Currently it supports Python 3 (testing on 3.8-3.12) and PyPy 3. The last Python 2-compatible version was h11 0.11.x. (Originally it had a Cython wrapper for http-parser and a beautiful nested state machine implemented with yield from to postprocess the output. But I had to take these out -- the new parser needs fewer lines-of-code than the old parser wrapper, is written in pure Python, uses no exotic language syntax, and has more features. It's sad, really; that old state machine was really slick. I just need a few sentences here to mourn that.)

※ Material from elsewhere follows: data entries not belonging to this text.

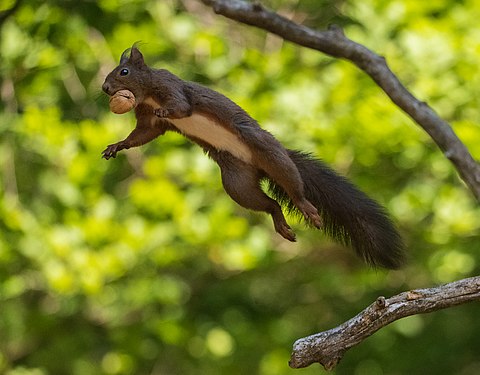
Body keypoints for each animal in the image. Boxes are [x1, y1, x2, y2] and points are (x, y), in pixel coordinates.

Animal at [101, 46, 404, 270]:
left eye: (124, 71)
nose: (104, 88)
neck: (147, 94)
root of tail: (260, 165)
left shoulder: (171, 87)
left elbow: (181, 107)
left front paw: (166, 111)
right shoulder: (147, 120)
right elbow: (142, 134)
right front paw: (117, 145)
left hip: (267, 151)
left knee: (293, 187)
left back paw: (305, 207)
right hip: (238, 182)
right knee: (270, 204)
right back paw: (280, 222)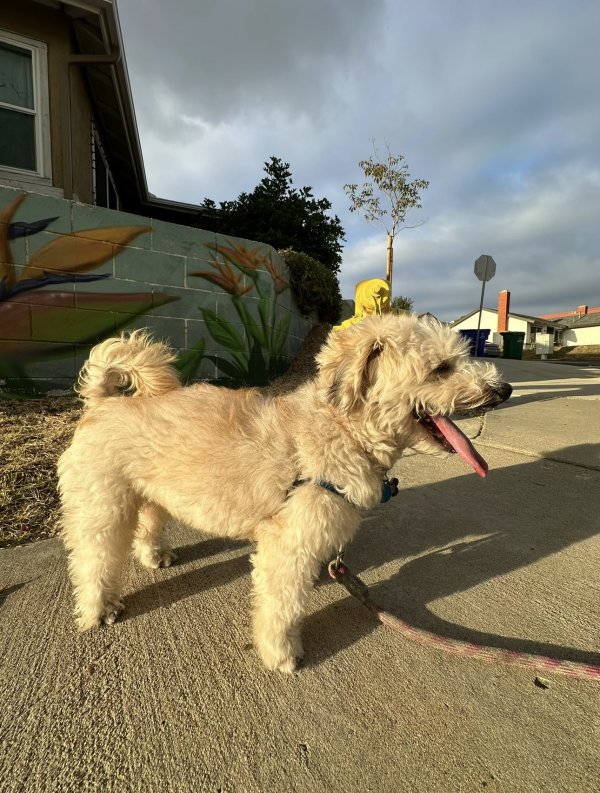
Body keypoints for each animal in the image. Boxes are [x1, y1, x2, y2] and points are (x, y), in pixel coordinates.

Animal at [59, 312, 510, 672]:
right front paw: (281, 654)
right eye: (441, 368)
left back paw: (155, 556)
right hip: (103, 506)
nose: (503, 389)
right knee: (94, 558)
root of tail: (101, 403)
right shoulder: (287, 544)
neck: (340, 429)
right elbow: (282, 605)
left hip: (151, 494)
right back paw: (98, 608)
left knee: (147, 525)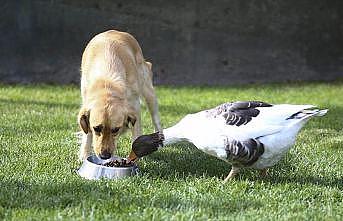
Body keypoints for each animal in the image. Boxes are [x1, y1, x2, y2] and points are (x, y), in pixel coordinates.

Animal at [78, 29, 163, 161]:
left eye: (115, 130)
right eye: (96, 128)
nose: (104, 156)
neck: (107, 83)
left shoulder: (134, 105)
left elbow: (136, 130)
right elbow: (87, 134)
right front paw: (85, 155)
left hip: (148, 90)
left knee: (155, 117)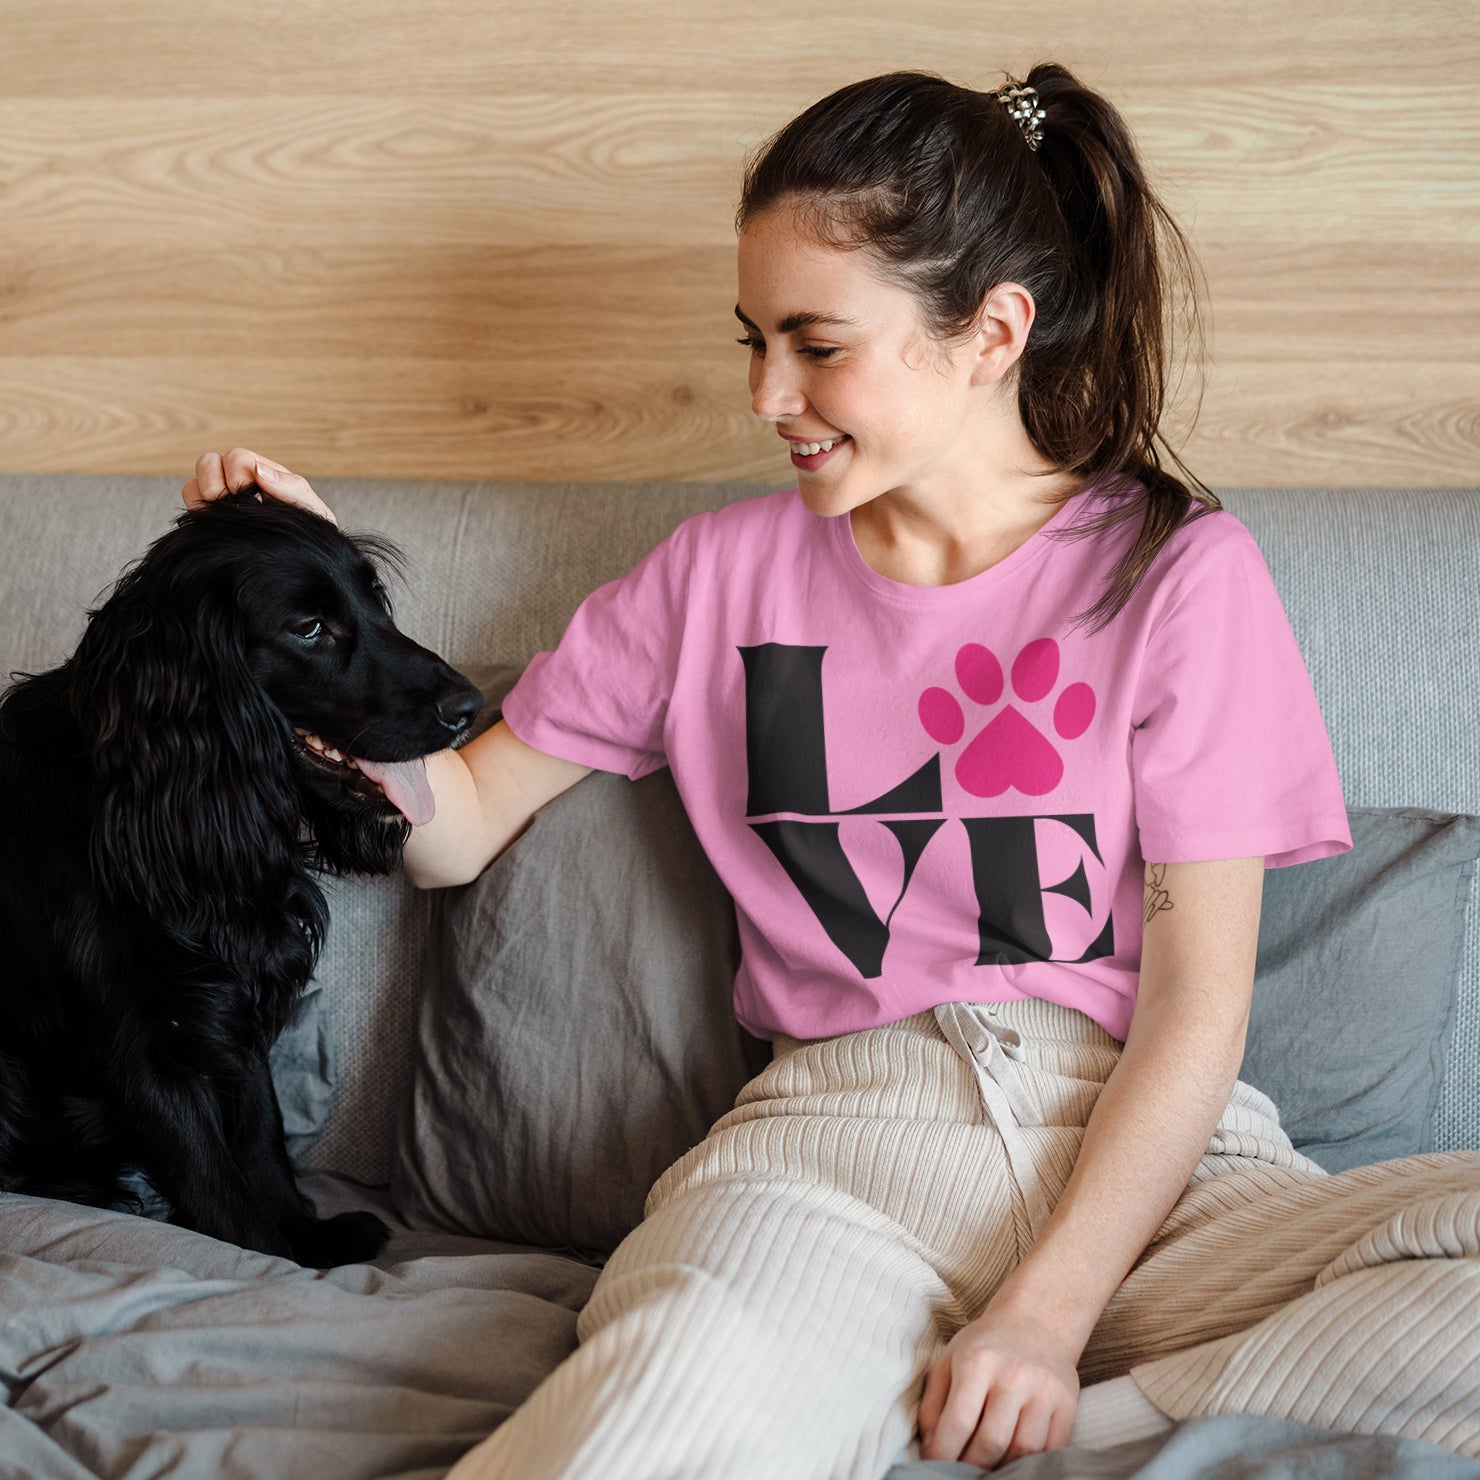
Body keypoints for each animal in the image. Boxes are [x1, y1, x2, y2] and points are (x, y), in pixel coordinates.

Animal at [0, 491, 482, 1266]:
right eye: (309, 628)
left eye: (375, 601)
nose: (469, 709)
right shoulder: (142, 1035)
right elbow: (213, 1176)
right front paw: (276, 1252)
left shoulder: (235, 992)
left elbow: (260, 1134)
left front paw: (302, 1233)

I don't know how fast it is. I haven't benchmarked or profiled it yet, so it's probably got a few pointless hot spots, and I've been trying to err on the side of simplicity and robustness instead of micro-optimization. But at the architectural level I tried hard to avoid fundamentally bad decisions, e.g., I believe that all the parsing algorithms remain linear-time even in the face of pathological input like slowloris, and there are no byte-by-byte loops. (I also believe that it maintains bounded memory usage in the face of arbitrary/pathological input.)

The whole library is ~800 lines-of-code. You can read and understand the whole thing in less than an hour. Most of the energy invested in this so far has been spent on trying to keep things simple by minimizing special-cases and ad hoc state manipulation; even though it is now quite small and simple, I'm still annoyed that I haven't figured out how to make it even smaller and simpler. (Unfortunately, HTTP does not lend itself to simplicity.)

The API is ~feature complete and I don't expect the general outlines to change much, but you can't judge an API's ergonomics until you actually document and use it, so I'd expect some changes in the details.

How do I try it?

$ pip install h11
$ git clone git@github.com:python-hyper/h11
$ cd h11/examples
$ python basic-client.py

and go from there.

License?

MIT

Code of conduct?

Contributors are requested to follow our code of conduct in all project spaces.